Warum haben Sie beide so eine Begeisterung für kaputte, abbruchreife Gebäude? Signa: Wir arbeiten gern in Gebäuden mit Gebrauchsspuren, wo man spürt, dass dort etwas gewesen ist. Auch bei unserer letzten Arbeit in Köln -„Die Hadesfraktur" im Hotel Timp, einer ehemaligen Travestiebar - war das Haus zuerst ganz leer. Wir haben später herausgefunden, dass die Möbel, die wir uns besorgt hatten, ziemlich genau denen entsprachen, die dort vorher waren.
Erspüren Sie den Geist des Ortes? Signa: Wir sind ganz unesoterisch.Trotzdem fühlte man natürlich, dass das Hotel Timp seit den zwanziger Jahren ein Puff war. Es hatte etwas Dekadentes. Nun sitzen wir im ehemaligen Ordnungsamt.
Wie finden Sie diese Gebäude?
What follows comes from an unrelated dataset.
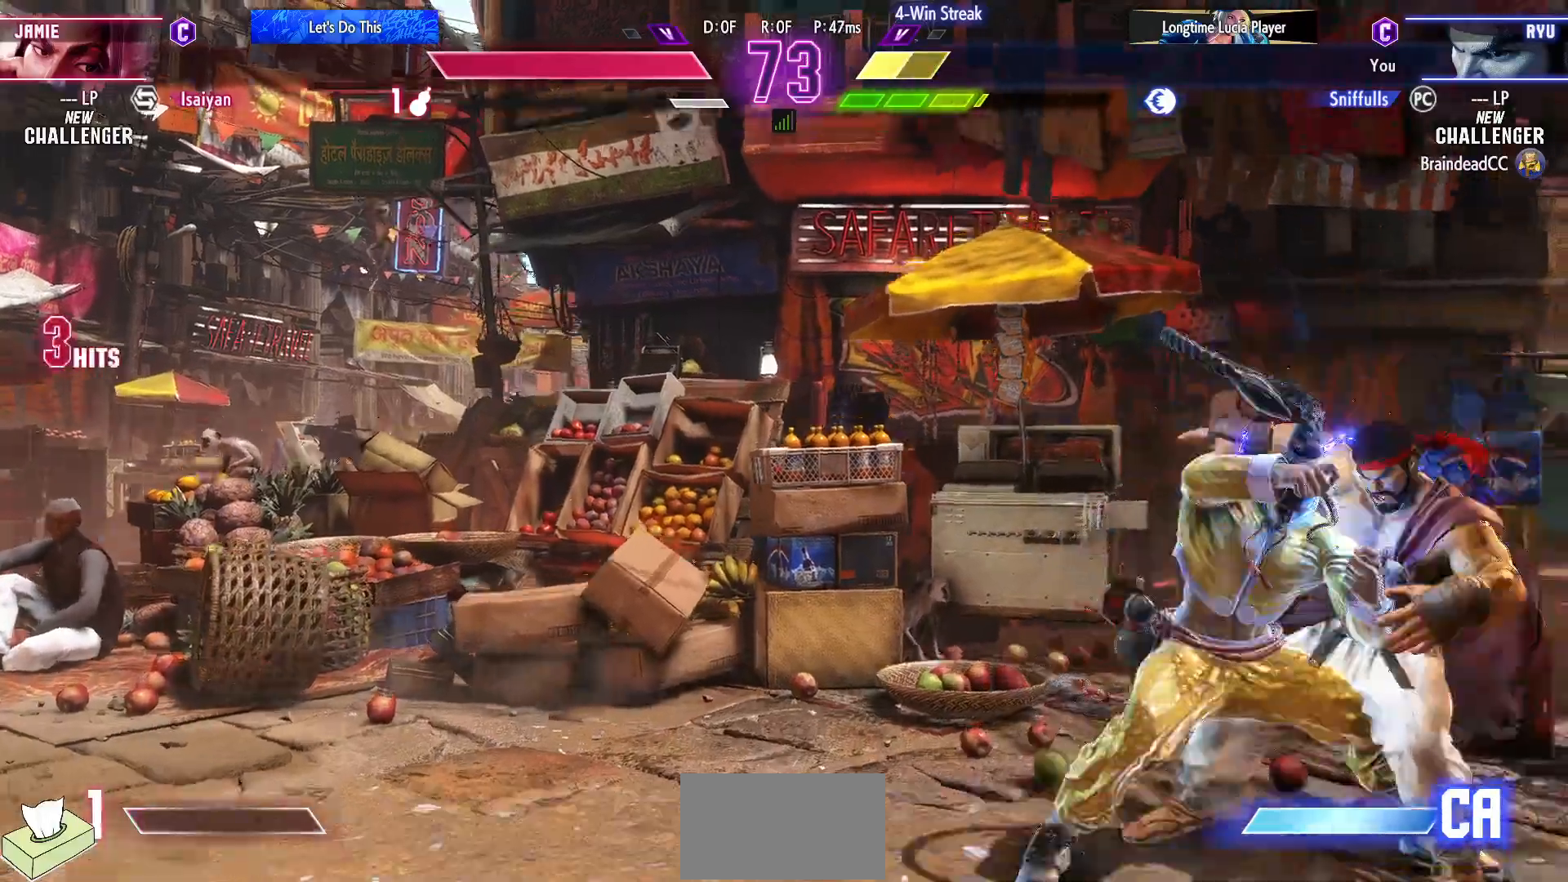
{"buttons": ["SQUARE", "TRIANGLE", "DPAD_DOWN", "DPAD_RIGHT"], "events": [[317, "R1", "down"], [317, "SQUARE", "down"], [317, "TRIANGLE", "down"], [400, "SQUARE", "up"], [400, "TRIANGLE", "up"], [417, "R1", "up"], [500, "SQUARE", "down"], [500, "TRIANGLE", "down"]]}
Arthur: In diesem Fall war es leicht. Das Schauspiel Köln hatte uns dieses Haus schon vor einigen Jahren vorgeschlagen. Signa: Wir fangen immer mit dem Gebäude an und entwickeln dann ein Konzept. Köln hat ja auch eine interessante Geschichte, was die Bürokratie angeht, zuletzt der Einsturz des Stadtarchivs.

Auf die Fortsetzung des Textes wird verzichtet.